Stahlecker bajó la voz.

—¿Has oído hablar de Walther Funk?

—¿Funk? No, no creo. Espera un momento, ¿no es un pez gordo del mundo de los negocios?

—Antes era el asesor económico de Hitler. Ahora es vicepresidente de la Cámara de Cultura del Reich. Según parece, él y Herr Von Greis sentían un cariño mutuo. Von Greis era el novio de Funk.

—Pensaba que el Führer no soportaba a los maricas.

—Tampoco soporta a los tullidos, así que ¿qué hará cuando descubra lo del pie deforme de Pepe Goebbels?

Era un chiste viejo, pero me reí de todos modos.

—Así que la razón para andar de puntillas es que podría ser embarazoso para Funk, y por lo tanto, también para el gobierno, ¿no?

—No es sólo eso. Von Greis y Goering son viejos amigos. Sirvieron en el ejército juntos durante la guerra. Goering ayudó a Von Greis a conseguir su primer empleo en la I. G. Farben. Y últimamente ha estado actuando como agente de Goering, comprando obras de arte y ese tipo de cosas. El Reichskriminaldirektor tiene mucho interés en que encontremos a Greis lo antes posible. Pero ha pasado ya una semana y seguimos sin tener señales suyas. Funk y él tenían un nido de amor secreto en la Privatstrasse, del que la mujer de Funk no sabía nada. Pero no ha estado allí desde hace días.
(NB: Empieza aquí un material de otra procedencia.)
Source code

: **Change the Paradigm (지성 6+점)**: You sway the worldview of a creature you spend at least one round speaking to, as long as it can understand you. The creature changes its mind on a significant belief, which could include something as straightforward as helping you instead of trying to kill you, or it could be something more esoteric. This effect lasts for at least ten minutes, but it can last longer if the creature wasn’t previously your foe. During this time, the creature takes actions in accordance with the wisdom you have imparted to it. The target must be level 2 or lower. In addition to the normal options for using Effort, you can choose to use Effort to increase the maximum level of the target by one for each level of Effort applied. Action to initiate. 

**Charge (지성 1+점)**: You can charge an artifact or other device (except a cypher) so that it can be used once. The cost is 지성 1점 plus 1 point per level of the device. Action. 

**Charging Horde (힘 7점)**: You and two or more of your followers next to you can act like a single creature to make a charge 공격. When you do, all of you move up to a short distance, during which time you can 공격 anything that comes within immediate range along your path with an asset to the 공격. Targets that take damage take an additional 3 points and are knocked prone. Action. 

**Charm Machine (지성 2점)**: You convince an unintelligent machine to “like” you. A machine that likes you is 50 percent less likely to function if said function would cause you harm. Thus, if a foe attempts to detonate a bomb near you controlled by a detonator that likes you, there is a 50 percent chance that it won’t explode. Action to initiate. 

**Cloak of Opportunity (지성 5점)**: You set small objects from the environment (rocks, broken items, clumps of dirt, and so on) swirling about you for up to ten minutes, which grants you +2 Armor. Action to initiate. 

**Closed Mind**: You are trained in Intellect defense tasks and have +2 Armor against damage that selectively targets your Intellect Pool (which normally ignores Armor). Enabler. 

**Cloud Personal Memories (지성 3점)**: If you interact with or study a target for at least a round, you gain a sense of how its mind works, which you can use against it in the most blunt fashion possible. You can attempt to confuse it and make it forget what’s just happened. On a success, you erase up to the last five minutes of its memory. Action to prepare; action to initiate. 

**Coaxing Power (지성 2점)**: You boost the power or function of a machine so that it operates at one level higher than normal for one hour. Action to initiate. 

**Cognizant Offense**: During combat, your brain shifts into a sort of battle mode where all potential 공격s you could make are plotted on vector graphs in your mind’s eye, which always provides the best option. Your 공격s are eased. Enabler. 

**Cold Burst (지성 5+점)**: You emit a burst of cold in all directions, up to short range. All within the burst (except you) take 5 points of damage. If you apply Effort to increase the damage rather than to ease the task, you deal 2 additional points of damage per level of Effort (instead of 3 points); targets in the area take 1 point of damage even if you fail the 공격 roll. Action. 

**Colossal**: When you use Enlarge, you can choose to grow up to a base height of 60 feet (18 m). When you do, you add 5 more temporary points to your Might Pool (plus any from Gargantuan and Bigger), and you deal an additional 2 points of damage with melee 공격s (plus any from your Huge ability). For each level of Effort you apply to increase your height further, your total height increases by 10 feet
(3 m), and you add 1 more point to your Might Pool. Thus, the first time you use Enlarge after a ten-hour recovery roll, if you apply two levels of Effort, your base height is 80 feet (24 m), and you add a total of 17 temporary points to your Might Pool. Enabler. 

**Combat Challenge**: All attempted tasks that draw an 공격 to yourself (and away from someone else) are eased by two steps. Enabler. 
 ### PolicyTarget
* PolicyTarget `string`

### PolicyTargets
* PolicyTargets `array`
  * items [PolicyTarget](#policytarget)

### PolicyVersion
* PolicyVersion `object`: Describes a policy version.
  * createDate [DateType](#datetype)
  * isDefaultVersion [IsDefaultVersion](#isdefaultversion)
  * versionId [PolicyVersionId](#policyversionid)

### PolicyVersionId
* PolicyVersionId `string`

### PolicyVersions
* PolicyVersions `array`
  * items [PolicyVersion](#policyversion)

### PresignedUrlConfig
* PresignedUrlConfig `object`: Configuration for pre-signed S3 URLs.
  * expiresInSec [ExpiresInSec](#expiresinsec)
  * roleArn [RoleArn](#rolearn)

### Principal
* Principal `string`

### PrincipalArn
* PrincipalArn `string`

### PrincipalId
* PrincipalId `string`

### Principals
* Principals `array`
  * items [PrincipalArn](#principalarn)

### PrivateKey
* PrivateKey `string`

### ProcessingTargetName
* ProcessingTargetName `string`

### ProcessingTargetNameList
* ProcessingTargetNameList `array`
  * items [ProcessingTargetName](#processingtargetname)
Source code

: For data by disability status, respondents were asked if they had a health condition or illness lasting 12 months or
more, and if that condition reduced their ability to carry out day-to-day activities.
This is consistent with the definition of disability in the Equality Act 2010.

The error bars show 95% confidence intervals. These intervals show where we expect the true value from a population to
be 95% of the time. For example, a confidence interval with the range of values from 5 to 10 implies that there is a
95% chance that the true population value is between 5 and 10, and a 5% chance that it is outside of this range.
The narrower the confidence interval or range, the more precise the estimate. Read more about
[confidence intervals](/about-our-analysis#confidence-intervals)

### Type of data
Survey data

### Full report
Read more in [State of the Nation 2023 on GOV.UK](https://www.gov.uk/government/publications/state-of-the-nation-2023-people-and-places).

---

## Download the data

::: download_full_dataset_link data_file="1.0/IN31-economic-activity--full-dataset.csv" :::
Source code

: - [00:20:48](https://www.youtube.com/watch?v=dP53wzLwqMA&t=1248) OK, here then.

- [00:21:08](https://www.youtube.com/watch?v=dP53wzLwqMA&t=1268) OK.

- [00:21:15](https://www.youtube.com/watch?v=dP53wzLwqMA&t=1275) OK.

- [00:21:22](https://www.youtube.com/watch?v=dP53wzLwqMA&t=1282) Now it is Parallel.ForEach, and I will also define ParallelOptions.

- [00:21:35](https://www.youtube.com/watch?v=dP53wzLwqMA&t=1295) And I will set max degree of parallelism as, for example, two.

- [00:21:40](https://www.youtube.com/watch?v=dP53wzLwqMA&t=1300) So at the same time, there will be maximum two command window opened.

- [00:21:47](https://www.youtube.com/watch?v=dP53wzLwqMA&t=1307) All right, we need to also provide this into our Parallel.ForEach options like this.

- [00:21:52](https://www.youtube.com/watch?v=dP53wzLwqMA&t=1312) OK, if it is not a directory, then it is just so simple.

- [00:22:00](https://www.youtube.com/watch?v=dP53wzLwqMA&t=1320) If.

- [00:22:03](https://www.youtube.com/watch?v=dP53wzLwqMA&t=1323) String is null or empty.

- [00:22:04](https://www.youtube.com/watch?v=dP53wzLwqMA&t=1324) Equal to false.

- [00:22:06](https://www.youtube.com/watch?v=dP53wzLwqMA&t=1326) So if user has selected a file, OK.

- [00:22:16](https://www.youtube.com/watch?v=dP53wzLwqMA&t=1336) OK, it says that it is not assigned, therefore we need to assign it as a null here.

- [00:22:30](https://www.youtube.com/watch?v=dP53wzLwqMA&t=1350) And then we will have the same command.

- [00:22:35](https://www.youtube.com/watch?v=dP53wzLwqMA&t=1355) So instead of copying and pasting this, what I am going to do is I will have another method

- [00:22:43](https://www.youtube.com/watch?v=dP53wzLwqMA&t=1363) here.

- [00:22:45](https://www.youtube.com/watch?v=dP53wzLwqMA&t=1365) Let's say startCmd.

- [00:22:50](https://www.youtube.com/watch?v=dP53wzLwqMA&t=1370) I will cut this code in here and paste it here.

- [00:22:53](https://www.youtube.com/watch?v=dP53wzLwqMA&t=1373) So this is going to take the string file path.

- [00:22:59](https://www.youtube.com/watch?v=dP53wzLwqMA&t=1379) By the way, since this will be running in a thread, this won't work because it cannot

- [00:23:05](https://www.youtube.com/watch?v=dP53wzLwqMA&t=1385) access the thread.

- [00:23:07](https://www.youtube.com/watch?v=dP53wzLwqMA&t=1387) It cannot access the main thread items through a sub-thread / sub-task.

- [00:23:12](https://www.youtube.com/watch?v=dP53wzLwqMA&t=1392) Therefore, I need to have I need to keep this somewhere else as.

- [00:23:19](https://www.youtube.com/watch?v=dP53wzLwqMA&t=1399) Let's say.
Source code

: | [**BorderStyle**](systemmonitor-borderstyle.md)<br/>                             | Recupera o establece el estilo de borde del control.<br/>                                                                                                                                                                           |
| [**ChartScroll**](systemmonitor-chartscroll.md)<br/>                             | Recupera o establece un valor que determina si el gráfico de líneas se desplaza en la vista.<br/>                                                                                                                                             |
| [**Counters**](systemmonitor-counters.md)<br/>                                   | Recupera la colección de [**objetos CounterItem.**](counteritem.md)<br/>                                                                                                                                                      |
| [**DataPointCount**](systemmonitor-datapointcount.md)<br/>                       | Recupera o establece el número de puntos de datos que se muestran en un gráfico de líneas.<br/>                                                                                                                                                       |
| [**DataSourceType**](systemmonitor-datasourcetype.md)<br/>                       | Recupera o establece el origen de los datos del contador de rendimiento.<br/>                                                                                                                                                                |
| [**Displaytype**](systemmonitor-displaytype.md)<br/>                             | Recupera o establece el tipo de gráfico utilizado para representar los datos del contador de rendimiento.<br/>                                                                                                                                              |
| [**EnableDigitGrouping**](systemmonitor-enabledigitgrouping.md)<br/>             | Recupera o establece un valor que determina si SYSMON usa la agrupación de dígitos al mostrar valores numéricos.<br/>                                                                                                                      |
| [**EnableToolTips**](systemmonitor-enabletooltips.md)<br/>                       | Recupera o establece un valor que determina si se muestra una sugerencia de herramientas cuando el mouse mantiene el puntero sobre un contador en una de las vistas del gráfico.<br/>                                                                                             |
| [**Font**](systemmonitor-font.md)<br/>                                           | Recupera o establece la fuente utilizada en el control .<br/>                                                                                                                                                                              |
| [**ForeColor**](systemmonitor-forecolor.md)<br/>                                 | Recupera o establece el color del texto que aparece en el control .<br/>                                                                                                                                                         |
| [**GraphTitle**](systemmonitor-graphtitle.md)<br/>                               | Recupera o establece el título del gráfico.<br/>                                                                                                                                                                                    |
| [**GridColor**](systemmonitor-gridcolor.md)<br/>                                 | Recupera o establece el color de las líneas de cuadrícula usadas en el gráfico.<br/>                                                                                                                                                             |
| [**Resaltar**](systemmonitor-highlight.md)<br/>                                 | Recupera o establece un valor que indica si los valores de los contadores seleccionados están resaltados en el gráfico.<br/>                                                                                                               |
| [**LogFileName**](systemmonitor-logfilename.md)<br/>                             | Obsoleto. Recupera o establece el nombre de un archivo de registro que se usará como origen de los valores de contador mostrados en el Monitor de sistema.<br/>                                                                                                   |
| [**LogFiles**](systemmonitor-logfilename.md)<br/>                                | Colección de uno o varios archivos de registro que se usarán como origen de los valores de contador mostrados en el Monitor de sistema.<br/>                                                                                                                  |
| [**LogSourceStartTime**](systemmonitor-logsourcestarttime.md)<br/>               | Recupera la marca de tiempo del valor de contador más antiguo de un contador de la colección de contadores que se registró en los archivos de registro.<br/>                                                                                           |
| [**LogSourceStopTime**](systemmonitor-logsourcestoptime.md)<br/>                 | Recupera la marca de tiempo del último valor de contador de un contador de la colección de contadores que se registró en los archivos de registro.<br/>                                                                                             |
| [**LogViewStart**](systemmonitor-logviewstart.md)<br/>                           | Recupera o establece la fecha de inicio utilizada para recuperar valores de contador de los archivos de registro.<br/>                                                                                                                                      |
Del bolsillo saqué el trozo de papel en el que había copiado una dirección de la agenda de Jeschonnek. Era un número de Derfflingerstrasse.

—Privatstrasse, ¿eh? ¿No hay ninguna otra dirección?

—No, que yo sepa.

—¿Estás encargado del caso, Bruno?

—No, no lo estoy, ya no. Dietz se ha hecho cargo.

—Pero él está trabajando en el caso Pfarr, ¿no?

—Eso creo.

—Bueno, ¿y eso no te dice nada?

—No lo sé, Bernie. Estoy demasiado ocupado tratando de ponerle un nombre a un tipo con medio taco de billar metido por la nariz para ser un auténtico detective como tú.

—¿Es el que sacaron del río?

Bruno soltó un suspiro irritado.

—¿Sabes?, un día te diré algo que todavía no sepas.

—Illmann me habló de él. Me tropecé con él la otra noche.

—¿Ah, sí? ¿Y dónde fue eso?

—En el depósito. Allí es donde conocí a tu cliente. Un tipo bien parecido. Quizá sea Von Greis.

—No, ya pensé en eso. Von Greis tiene un tatuaje en el antebrazo derecho: un águila imperial. Mira, Bernie, tengo que dejarte. Como te he dicho un centenar de veces, no me ocultes nada. Si sabes algo, dímelo. Mi jefe la tiene tomada conmigo y me iría bien una ayuda.

—Como te he dicho, te debo una, Bruno.

—Dos, me debes dos, Bernie.

Colgué e hice otra llamada, esta vez al director de la prisión de Tegel. Concerté una cita para verlo y luego pedí otra cerveza. Mientras bebía hice unos cuantos garabatos en un trozo de papel, ese tipo de garabatos algebraicos que esperas que te ayuden a pensar con más claridad. Cuando acabé, estaba aún más confuso que antes. El álgebra nunca ha sido mi fuerte. Sabía que estaba llegando a algún sitio, pero pensé que me preocuparía sobre qué sitio era sólo cuando llegara.